Since I'm using the Hein name, let me continue with this surname as I continue to explain research for a family's coat-of-arms.
Some of the information from Halbert's, hold good data about the surname which is, of course, a person's "primary source". Surnames are what are handed down from generation to generation. It is what tells us that we are from a particular family. If the surname is not of English origin, then we must discover is Polish, Russian.... German...., and, if the name means anything when translated which might indicate our ancestors occupation or a location or something personal about an ancestor who had red hair (an example)..... Some names are "patronymical" which means we are descendants of particular person. A name which would be more familiar to you would be MacDonald, son of Donald. Hein is the latter, a "patronymical". Of course, there may be more than one Hein. For examples here is a list:
The reason I showed the people with the Hein name above, is: These people had descendants who carried on the name. Remember, this is a "patronymical" surname. So, it may be possible that my Hein ancestor took on this name because they were descendants of one of the men above. So, how do we go about discovering if my Hein is linked to one of the men above?
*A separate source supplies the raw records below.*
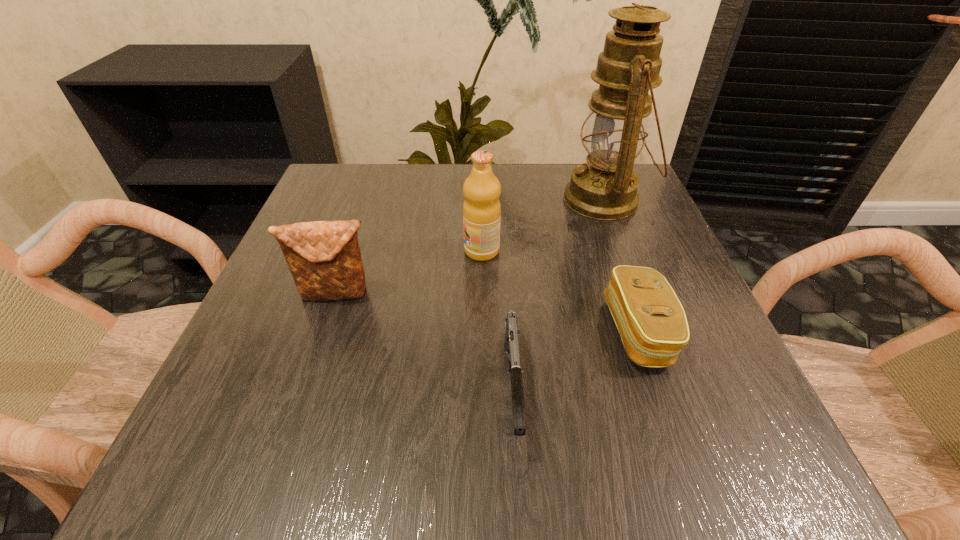
The width and height of the screenshot is (960, 540). What are the coordinates of `clutch bag situated at the right edge` in the screenshot? It's located at (651, 321).

You are a GUI agent. You are given a task and a screenshot of the screen. Output one action in this format:
    pyautogui.click(x=<x>, y=<y>)
    Task: Click on the object that is at the far right corner
    This screenshot has height=540, width=960.
    Given the screenshot: What is the action you would take?
    pyautogui.click(x=604, y=188)

This screenshot has height=540, width=960. Find the location of `free region at the far edge of the desktop`. free region at the far edge of the desktop is located at coordinates (458, 181).

The image size is (960, 540). I want to click on free space at the near edge of the desktop, so click(494, 435).

In the image, there is a desktop. Where is `vacant space at the left edge`? The height and width of the screenshot is (540, 960). vacant space at the left edge is located at coordinates (287, 352).

What are the coordinates of `free space at the right edge` in the screenshot? It's located at (663, 389).

This screenshot has height=540, width=960. Find the location of `empty location between the shorter clutch bag and the gun`. empty location between the shorter clutch bag and the gun is located at coordinates (576, 360).

Locate an element on the screen. free space that is in between the gun and the farthest object is located at coordinates (559, 294).

The height and width of the screenshot is (540, 960). What are the coordinates of `free space between the fruit juice and the right clutch bag` in the screenshot? It's located at (560, 291).

This screenshot has width=960, height=540. In order to click on empty space that is in between the left clutch bag and the right clutch bag in this screenshot , I will do `click(488, 313)`.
Find out what you can about your own ancestry and carried the family back as far as you can. Find out what you can about the Hein men mentioned above and see if there is any records of their descendants. If you're lucky, the two were link at some point in time. More likely than not, because of the lack of records you may fall short and what remains are the so-called "missing links".
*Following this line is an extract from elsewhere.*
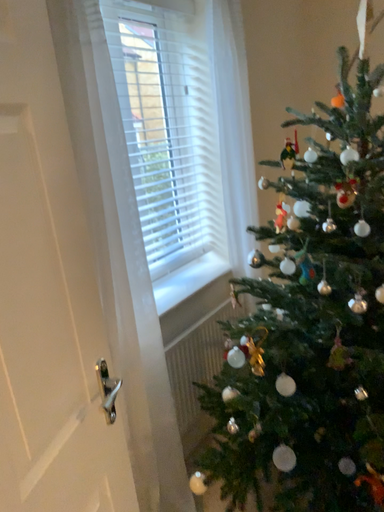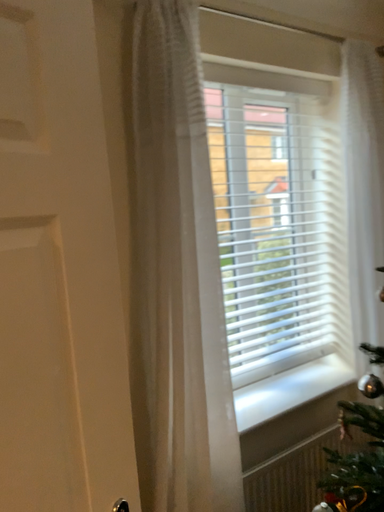
Question: How did the camera likely rotate when shooting the video?

Choices:
 (A) rotated left
 (B) rotated right

Answer: (A)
With missing links for my Hein family and probably your own, where do we continue our research?
Many times, the name can even disclose a family's religious origin. However, the name Hein stretches across the religious tapestry. There are Heins found to be Jewish, Catholic, Lutheran, Russian Orthodox, Memmonite and a few Baptists before the year 1900. Perhaps this explains the variety of spellings: Hein, Heine, Heino, Heinoe, Heinos, Heinoes, Heijn, Heyn, Heyne, Heins..... Added to this are the families connected to the Hein as relatives or are people who worked for a Hein. They are: Heinfrid, Heinrich, Heinhard, Heinman... Heynmann... If a person sees the name Heinsius, this is the Latin form of Heins / Hein. The German translation of Hein is "young estate owner". Heinman would mean Hein's man, or a man who worked for Hein. The Hebrew word is Chajim. The "C" is dropped and becomes Hajim or Heim which was often changed to Hein. Hein is different than Heim which means "home". Sometimes Hein is spelled Hehn which differs from Hahn which means "rooster". The name Heintz has a twist. It means a Hein who's estate is hedged.
Sometimes, a family name was taken from the mother's first name. One was Hannah which became Hahnman. If from the father, Hann is Johnan or Hanne is Johannes. This gives the name a completely different meaning.
Sometimes, letters are interchangeable.
B and V
D and T
Y and J and I
F and P
V and W
F and V
C [hard] and K
Ch and Sh; in Russia there isn't a letter for "H" and was often written as "X" so Hein = Chein = Xein
S and C [soft] and Z
Our own names are very personal and touches each of us one way or another. It is up to you to discover which branch of Heino [the root word] your family has descended.